Unmounting a file system that is mounted on a subdirectory of a gfs2 filesystem will fail in RHEL 6 Resilient Storage clusters

Solution Verified - Updated

Environment

  • Red Hat Enterprise Linux (RHEL) 6 with the Resilient Storage Add On
  • A file system of any type mounted on a subdirectory of a Global File System 2 (gfs2) mountpoint
  • kernel releases starting with 2.6.32-431.20.1.el6 up to (but not including) 2.6.32-504.1.3.el6

Issue

  • Mounting a filesystem as a submount on a GFS2 filesystem will cause umount to fail
  • I have a file system mounted on a subdirectory of GFS2, and umount fails with "not found", but seems to leave the device mounted.
# mount | grep gfs2
/dev/dm-2 /mnt/a gfs2 rw,seclabel,relatime,hostdata=jid=0 0 0
/dev/dm-3 /mnt/a/b gfs2 rw,seclabel,relatime,hostdata=jid=0 0 0
# umount /mnt/a/b 
umount: /mnt/a/b: not found
# echo $?
1

Resolution

Workarounds:
  • Use a kernel release prior to 2.6.32-431.20.1.el6
  • If possible, do not mount any file systems on a sub-directory of a gfs2 filesystem
  • If the issue has occurred, reboot the node experiencing issues to recover from the problem and be able to use the file system again.

Root Cause

Red Hat released a fix for this issue for RHEL 6 Update 6 in Bugzilla #1145193 and is evaluating a fix in future releases of RHEL 6 in Bugzilla #1129712.

A change in the VFS in kernel-2.6.32-431.20.1.el6 introduced a bug when unmounting a file system that is mounted on a subdirectory of a gfs2 fs. The specialized way in which gfs2 handles lookups of dentrys during unmount can result in an unexpected failure that can cause a file system to be left in a state which cannot be resolved without a reboot. The initial umount will remove the entry from /etc/mtab, but then will subsequently return a failure after an issue is encountered in looking up the needed entry. Any subsequent attempts to unmount the same device will find that it is not listed in /etc/mtab, despite it still actually being mounted from the kernel's perspective, so those unmount attempts will be unable to clean things up and release the device. The only known way to resolve this is to reboot.

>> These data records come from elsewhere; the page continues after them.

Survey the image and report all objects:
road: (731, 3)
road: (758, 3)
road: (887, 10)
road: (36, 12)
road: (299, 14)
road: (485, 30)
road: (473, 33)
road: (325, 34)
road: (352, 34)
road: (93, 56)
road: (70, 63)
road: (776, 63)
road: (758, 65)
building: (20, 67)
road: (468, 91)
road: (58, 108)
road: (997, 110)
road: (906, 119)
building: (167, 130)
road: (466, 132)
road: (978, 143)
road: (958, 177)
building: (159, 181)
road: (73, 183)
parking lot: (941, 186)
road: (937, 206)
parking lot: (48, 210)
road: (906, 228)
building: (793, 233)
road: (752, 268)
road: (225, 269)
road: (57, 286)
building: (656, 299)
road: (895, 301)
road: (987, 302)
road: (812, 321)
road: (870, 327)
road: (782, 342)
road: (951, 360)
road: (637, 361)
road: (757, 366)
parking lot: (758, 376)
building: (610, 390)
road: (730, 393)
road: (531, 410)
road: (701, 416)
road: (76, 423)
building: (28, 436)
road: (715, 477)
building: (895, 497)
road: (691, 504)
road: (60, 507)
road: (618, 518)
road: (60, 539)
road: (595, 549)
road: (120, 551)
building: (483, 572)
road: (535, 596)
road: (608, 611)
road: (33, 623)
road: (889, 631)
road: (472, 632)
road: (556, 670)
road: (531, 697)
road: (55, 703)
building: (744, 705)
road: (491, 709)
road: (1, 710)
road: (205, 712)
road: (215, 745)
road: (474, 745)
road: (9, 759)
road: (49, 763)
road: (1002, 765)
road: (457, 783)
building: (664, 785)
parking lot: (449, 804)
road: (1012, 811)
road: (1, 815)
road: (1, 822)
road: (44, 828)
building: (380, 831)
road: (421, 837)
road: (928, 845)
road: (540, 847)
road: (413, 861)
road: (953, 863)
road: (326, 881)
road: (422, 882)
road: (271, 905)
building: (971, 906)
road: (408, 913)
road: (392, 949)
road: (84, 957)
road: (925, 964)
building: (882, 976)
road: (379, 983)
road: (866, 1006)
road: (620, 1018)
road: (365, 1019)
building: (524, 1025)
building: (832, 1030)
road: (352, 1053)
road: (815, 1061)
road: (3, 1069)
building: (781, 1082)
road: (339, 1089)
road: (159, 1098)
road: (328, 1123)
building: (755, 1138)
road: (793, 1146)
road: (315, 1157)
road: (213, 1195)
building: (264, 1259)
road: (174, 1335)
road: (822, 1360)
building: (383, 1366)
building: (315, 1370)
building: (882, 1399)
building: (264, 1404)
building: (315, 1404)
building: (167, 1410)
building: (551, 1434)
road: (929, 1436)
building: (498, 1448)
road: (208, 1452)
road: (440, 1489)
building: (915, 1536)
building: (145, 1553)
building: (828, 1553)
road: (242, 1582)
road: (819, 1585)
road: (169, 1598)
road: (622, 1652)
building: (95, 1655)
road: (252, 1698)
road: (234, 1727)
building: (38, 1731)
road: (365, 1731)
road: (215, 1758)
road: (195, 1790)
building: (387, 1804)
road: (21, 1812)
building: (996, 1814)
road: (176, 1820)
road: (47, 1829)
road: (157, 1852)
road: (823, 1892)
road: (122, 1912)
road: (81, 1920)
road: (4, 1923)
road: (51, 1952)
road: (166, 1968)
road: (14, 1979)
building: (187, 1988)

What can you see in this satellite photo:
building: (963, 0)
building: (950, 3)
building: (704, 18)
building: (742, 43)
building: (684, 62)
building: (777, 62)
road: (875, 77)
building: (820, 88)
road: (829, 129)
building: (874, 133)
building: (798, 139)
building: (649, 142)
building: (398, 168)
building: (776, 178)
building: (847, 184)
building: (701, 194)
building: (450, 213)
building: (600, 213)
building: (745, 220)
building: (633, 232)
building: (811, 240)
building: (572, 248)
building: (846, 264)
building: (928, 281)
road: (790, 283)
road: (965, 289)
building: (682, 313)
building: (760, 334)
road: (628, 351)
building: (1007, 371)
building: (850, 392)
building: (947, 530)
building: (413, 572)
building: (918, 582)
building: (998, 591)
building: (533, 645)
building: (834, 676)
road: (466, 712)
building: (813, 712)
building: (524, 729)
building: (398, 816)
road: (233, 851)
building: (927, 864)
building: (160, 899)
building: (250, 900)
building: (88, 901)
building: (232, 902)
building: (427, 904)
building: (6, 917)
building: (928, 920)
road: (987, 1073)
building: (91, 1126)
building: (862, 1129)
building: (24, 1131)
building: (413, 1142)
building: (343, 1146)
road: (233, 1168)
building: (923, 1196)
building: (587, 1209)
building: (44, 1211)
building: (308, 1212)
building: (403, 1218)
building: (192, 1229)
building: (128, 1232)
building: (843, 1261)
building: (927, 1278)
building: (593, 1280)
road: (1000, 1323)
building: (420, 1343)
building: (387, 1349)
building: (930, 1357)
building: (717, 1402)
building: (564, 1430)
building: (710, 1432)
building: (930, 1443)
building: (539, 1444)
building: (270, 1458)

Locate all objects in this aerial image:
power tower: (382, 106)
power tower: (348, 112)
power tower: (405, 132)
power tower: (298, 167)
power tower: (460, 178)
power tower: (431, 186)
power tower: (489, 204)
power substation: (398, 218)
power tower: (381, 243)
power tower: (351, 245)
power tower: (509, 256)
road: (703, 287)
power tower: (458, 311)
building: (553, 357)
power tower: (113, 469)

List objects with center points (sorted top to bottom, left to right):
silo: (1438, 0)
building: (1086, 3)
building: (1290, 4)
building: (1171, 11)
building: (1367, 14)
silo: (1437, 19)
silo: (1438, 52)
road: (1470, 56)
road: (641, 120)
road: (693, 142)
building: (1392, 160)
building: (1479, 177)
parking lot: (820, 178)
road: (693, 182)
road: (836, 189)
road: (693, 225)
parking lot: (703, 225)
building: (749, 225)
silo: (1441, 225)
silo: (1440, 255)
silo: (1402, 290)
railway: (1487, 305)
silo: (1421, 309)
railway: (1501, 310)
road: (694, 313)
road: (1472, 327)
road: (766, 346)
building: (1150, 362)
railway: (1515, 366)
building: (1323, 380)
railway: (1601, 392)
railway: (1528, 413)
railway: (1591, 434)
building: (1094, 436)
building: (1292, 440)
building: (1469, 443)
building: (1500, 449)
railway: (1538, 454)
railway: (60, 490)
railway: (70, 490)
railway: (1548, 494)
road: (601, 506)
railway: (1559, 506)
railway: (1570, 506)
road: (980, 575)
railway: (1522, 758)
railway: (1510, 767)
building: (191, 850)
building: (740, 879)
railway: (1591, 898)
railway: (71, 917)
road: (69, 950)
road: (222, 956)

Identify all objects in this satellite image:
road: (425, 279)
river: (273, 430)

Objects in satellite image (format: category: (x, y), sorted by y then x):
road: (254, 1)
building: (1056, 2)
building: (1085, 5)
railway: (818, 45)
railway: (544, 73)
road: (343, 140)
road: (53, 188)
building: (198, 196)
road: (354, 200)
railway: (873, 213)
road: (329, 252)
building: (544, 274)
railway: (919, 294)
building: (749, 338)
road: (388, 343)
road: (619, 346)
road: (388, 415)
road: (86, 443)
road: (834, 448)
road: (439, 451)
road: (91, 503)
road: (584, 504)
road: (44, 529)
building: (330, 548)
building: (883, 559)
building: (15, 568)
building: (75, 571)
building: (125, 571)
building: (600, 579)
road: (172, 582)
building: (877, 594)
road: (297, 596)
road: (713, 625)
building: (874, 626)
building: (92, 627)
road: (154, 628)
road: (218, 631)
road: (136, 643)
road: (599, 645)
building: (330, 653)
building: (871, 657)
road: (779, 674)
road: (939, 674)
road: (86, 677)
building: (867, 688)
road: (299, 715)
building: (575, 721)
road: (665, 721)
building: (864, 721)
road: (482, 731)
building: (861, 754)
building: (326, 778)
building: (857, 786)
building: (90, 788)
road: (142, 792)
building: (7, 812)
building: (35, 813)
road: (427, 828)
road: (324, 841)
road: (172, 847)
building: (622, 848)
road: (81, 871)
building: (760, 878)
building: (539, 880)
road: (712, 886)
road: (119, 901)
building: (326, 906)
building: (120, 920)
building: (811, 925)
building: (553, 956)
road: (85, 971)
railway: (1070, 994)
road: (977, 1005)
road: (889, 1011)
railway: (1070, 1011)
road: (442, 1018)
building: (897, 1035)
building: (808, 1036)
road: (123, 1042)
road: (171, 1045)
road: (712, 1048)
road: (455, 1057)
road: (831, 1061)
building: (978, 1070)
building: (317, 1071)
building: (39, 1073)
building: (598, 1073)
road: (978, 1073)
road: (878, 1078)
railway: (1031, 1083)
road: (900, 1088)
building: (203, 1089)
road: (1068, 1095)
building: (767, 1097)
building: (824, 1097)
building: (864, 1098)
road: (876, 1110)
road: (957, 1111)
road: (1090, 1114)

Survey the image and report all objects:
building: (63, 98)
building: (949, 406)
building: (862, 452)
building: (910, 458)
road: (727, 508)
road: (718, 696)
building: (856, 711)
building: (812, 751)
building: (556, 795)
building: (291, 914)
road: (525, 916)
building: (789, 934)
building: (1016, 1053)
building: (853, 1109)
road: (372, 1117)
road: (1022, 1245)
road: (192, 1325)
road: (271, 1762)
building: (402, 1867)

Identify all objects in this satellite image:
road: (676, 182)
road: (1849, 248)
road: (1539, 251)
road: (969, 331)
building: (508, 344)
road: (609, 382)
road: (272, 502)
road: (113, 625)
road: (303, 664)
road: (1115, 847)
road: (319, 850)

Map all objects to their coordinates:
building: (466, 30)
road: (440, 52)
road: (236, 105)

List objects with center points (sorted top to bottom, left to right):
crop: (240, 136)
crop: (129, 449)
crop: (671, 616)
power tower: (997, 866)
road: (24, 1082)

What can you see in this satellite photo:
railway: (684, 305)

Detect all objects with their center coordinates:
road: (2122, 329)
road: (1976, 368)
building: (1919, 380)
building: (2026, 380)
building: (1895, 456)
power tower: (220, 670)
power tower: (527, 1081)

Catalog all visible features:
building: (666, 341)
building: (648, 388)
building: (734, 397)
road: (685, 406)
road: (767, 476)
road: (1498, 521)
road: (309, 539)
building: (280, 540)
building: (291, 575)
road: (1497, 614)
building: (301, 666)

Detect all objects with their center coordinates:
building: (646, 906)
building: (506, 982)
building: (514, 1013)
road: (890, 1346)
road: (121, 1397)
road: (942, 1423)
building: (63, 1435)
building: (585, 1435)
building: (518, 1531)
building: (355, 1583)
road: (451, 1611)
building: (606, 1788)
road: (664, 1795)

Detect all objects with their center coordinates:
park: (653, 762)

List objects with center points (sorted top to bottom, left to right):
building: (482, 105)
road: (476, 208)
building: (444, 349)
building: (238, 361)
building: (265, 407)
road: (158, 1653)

Theoretically it is possible that other file system types that use their own hashing algorithm may be susceptible to the same problem. If experiencing similar symptoms on the affected kernels listed above but with a parent file system type other than gfs2, please contact Red Hat Global Support Services for assistance.

Diagnostic Steps

  • Is a filesystem that is failing to unmount a sub-mount of another GFS2 filesystem?
  • When the GFS2 filesystem is unmounted does it show up in /proc/mounts, but does not show up in output from the command mount? If so, then likely the same issue.